Michaela Reuter spricht in einem Social-Media-Kommentar von der «unfassbaren» und «unverschämten» Justiz. Sie schreibt ausserdem: «Stellt euch vor ihr könnt in einem Nest mit 12‘000 Einwohner*innen im Kernort nicht mehr ruhigen Gewissens spazieren, ihr könnte der Polizei nicht mehr vertrauen und der Umgang mit der Justiz wird zum Glücksspiel.»

Michaela Reuter arbeitet nach eigenen Angaben inzwischen in der Schweiz. Sie sagt: «Jeden Sonntagabend, den ich über die Grenze fahre, atme ich freier und fühle mich sicher.»

«Weltoffen, bunt und zukunftsgewandt» Laut Stuttgarter Zeitung planen die Frauen, nach Beendigung der Schule ihrer Kinder, Bad Waldsee und Deutschland ganz zu verlassen. Derzeit arbeitet nur Michaela Reuter unter der Woche in der Schweiz.

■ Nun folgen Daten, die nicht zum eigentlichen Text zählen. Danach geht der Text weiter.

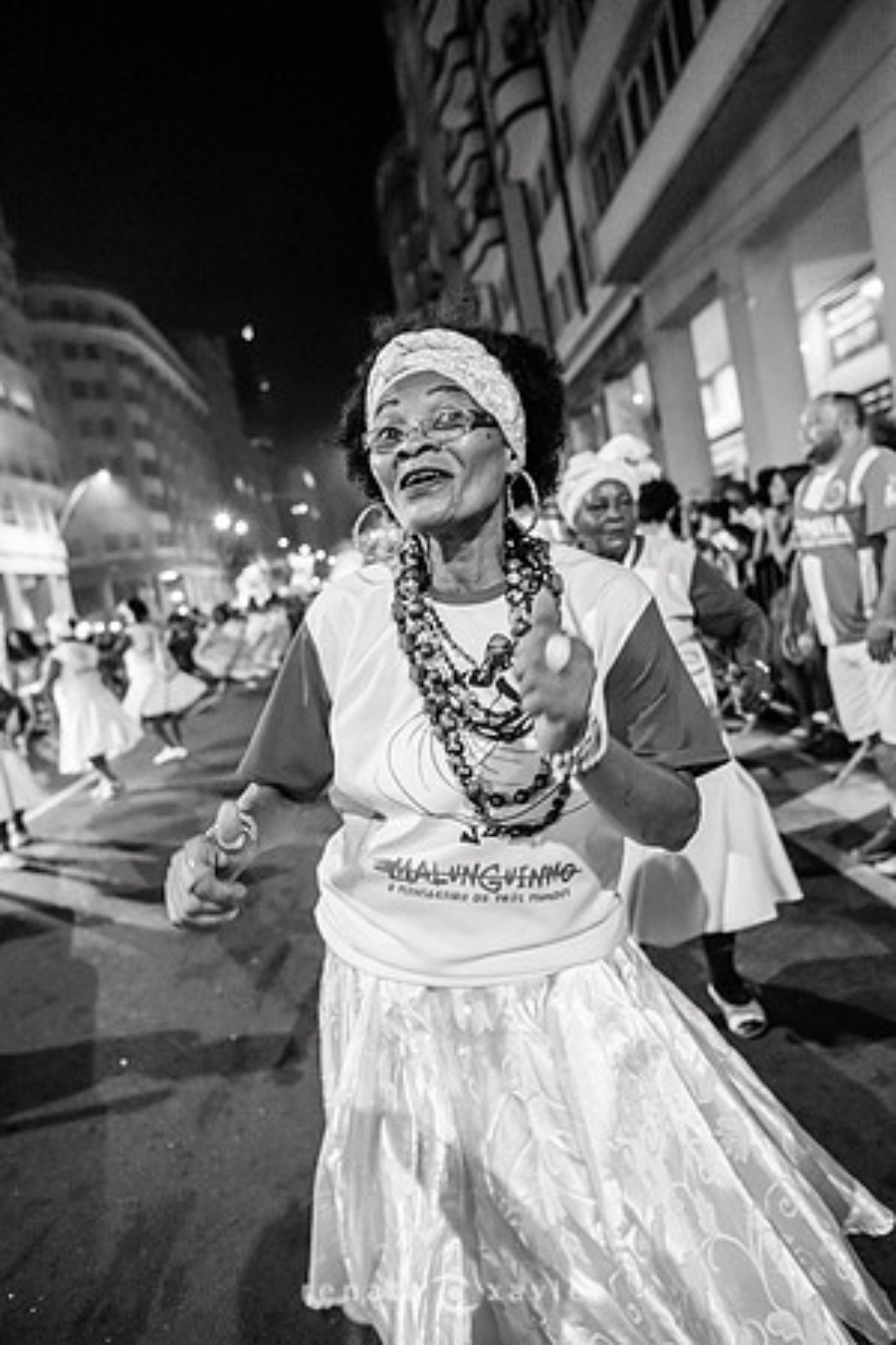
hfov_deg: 53.1
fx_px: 896
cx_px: 448
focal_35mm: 24
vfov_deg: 73.7
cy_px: 672
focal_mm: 24
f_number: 2.5
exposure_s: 1/200
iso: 5000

In der Vergangenheit hatte Bad Waldsee schon öfter für Schlagzeilen gesorgt, u.a. weil eine von der katholischen Gemeinde aufgestellte Regenbogenbank immer wieder zerstört worden war (MANNSCHAFT berichtete über ähnliche Vorfälle rund um Regenbogenbänke). Inzwischen steht sie gar nicht mehr im Ort. Trotzdem betont der CDU-Oberbürgermeister Matthias Henne: «Bad Waldsee ist weltoffen, bunt und zukunftsgewandt.»

Angesichts der neuesten Schlagzeilen bezweifeln das viele. Michaela Reuter sagt: «Es ist verdammt schwer zu ertragen.»